Víctor chasca la lengua.

—¿Cómo se llaman?

Montse saca la libreta y el bolígrafo.

—No lo sé. No lo sabemos. Se hacen llamar Sambo y Chueco. Me parece que uno llamó al otro Aníbal, pero no sé más.

—¿Dónde viven?

—No lo sé.

—No me jodas.

—No lo sé, de verdad, lo juro. Van con mucho cuidado. Solo hablan ellos.

—¿Cómo os encontraron? ¿Cómo conocían vuestros locales?

—Un homi de aquí que se volvió a San Salvador les dio una dirección.

—¿Entonces?

—Espera. La última vez que vinieron iban en un Audi A6 negro matrícula 2821 RFA.

Mientras Montse anota los datos del coche, siempre tan aplicada, con su pulcra letra de colegio de monjas, Víctor emite un silbido de sorpresa.

—Coño.
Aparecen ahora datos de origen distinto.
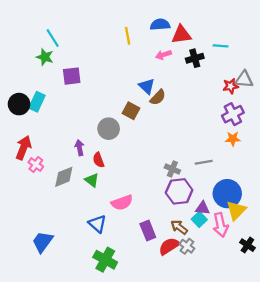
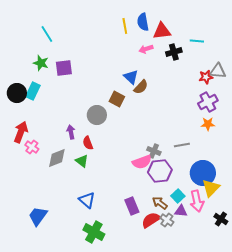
blue semicircle: (160, 25) -> (143, 22), turned -96
yellow line: (128, 36) -> (125, 26), moved
green star: (45, 57) -> (41, 63), moved
pink semicircle: (122, 203) -> (142, 162), moved
purple triangle: (203, 208) -> (181, 211), moved

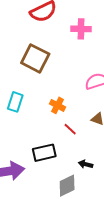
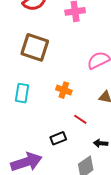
red line: (70, 129) -> (80, 119), moved
black rectangle: (44, 153) -> (58, 138), size x0.7

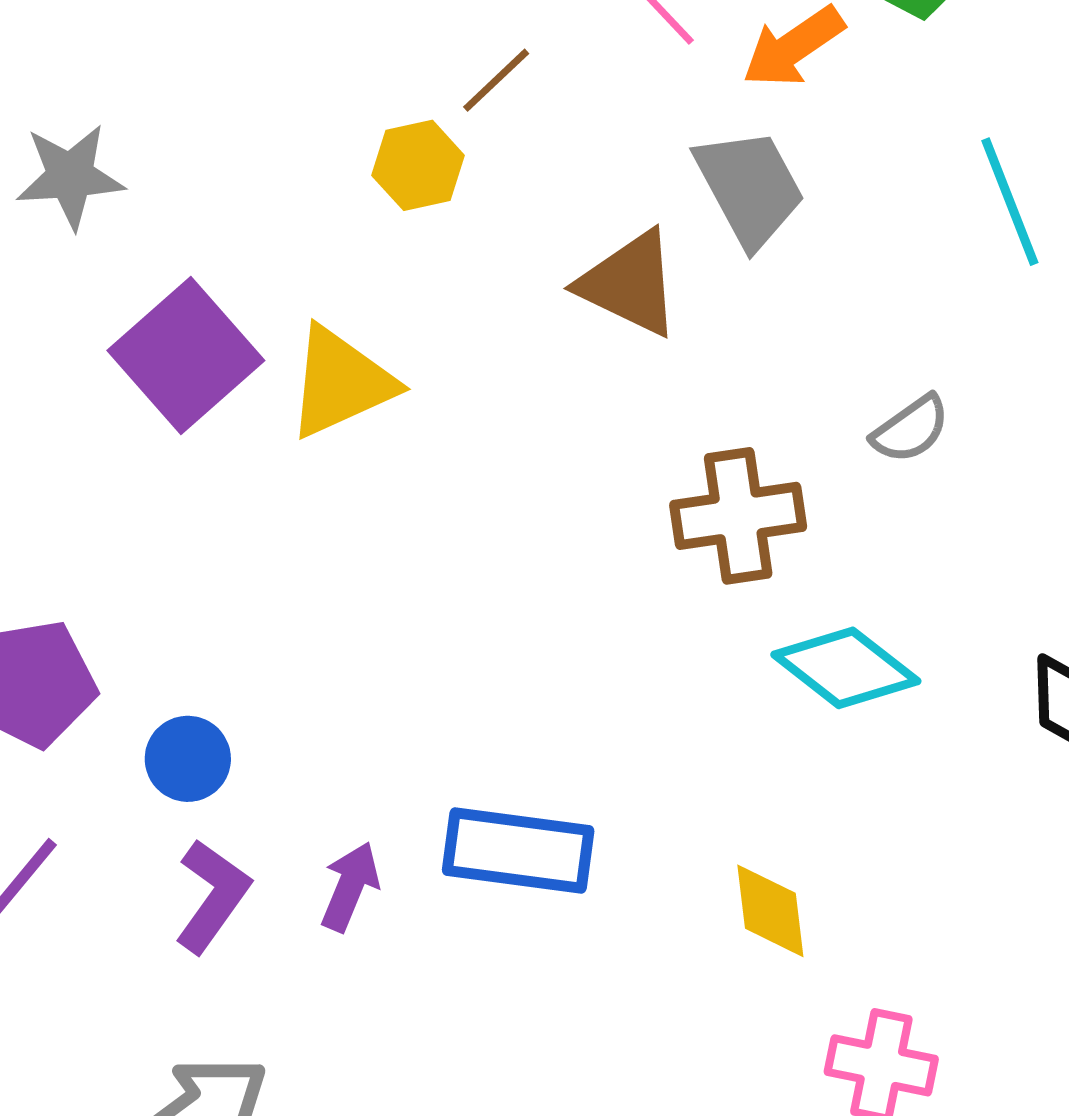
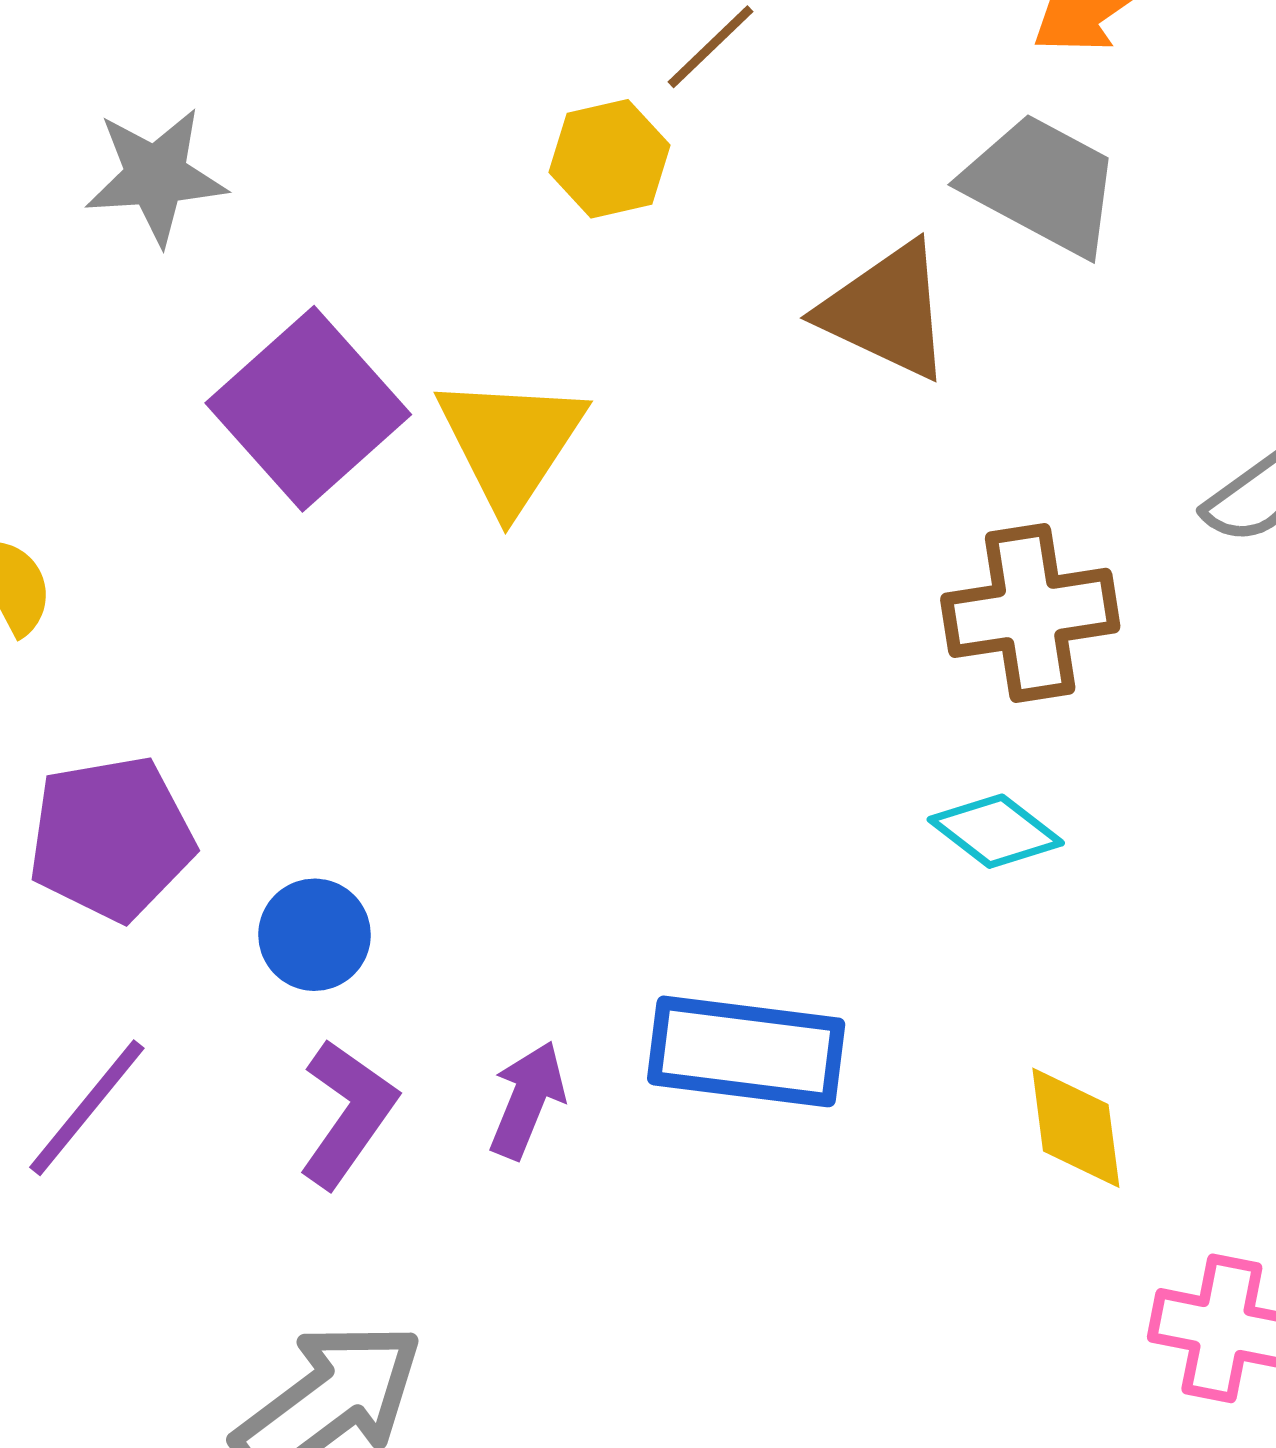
gray trapezoid: (750, 188) -> (1042, 185), turned -33
yellow triangle: (341, 382) -> (511, 442), turned -32
cyan diamond: (846, 668) -> (996, 831), moved, size x0.7

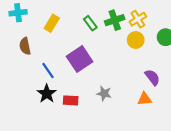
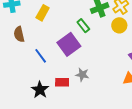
green rectangle: (90, 23) -> (83, 26), moved
gray star: (104, 93) -> (82, 75), moved
black star: (47, 94) -> (40, 90), moved

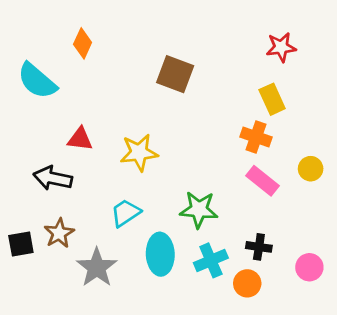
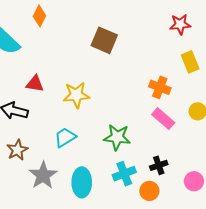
yellow rectangle: (272, 99) -> (190, 62), moved
black cross: (259, 247) -> (159, 165), turned -30
cyan ellipse: (160, 254) -> (82, 182), moved

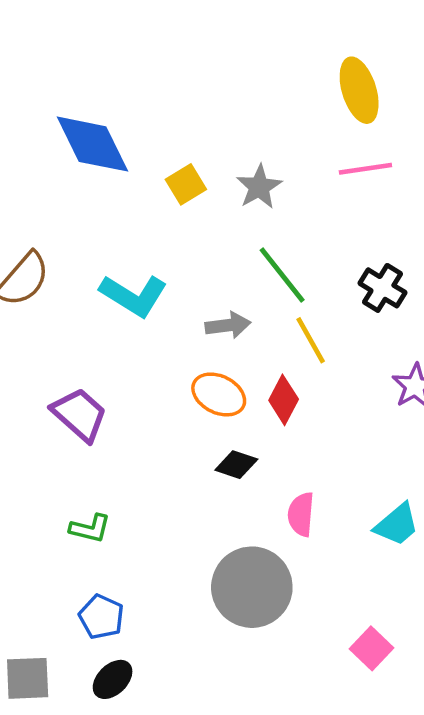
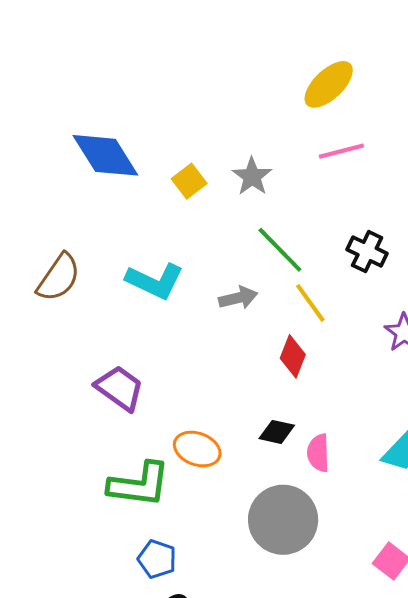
yellow ellipse: (359, 90) -> (329, 84), turned 70
orange ellipse: (219, 394) -> (197, 449), moved
black diamond: (236, 465) -> (277, 432), moved
green L-shape: (90, 528) -> (139, 485), size x1.8

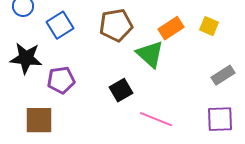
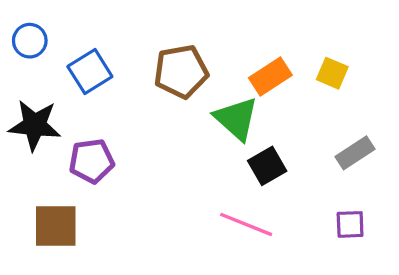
black square: (121, 90) -> (267, 166), moved
purple square: (220, 119) -> (350, 224), size x0.7

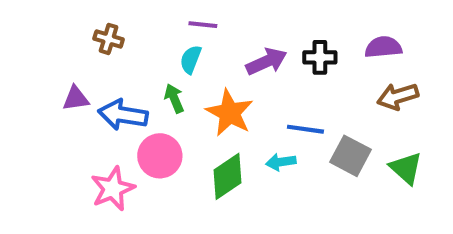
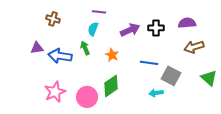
orange star: (230, 113) -> (112, 55), size x0.6
pink circle: (160, 156) -> (87, 97), moved
cyan arrow: (281, 162) -> (156, 93), moved
green triangle: (406, 168) -> (209, 78), moved

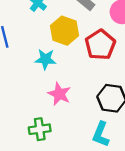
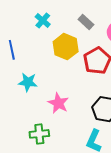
cyan star: (45, 59) -> (28, 82), moved

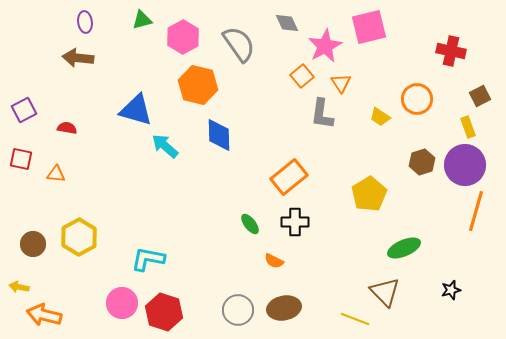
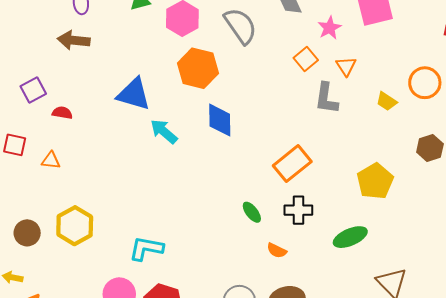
pink star: (325, 46) -> (330, 28), size x0.7
purple square: (24, 110) -> (33, 90), moved
green ellipse: (404, 248) -> (350, 237), moved

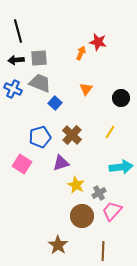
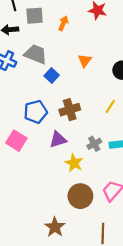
orange arrow: (81, 53) -> (63, 23), moved
gray square: (39, 58) -> (35, 16), moved
brown cross: (72, 135) -> (70, 110), turned 30
gray cross: (99, 193) -> (94, 144), moved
Un Audi A6. ¿Tanta pasta tienen?

—Nos sacaron pasta, pero me parece que nuestro abogado les dio un poco más para que se quedaran quietos.

—¿Vuestro abogado?

—El placa lo envió a un abogado para que les contara cómo son las leyes aquí, para que vieran que las cosas son distintas que en El Salvador o en México.

—¿Quién es ese abogado?

—Yo solo puedo contar lo que puedo contar.

—Sí que os veo un poco amariconados —comenta el policía, burlón.

—Ya lo verás, cuando te demos por el culo, cabrón —salta la serpiente venenosa que se oculta detrás de las gafas negras—. Con un hierro al rojo.

—Correcto. ¿Y ahora qué hacemos? ¿Te soltamos aquí o quieres conocer al juez, mañana, por agresión a la autoridad?

—Quiero conocer al juez.

—Menudo disgusto les vas a dar a tus padres —comenta Montse. Víctor mira a su compañera y suspira.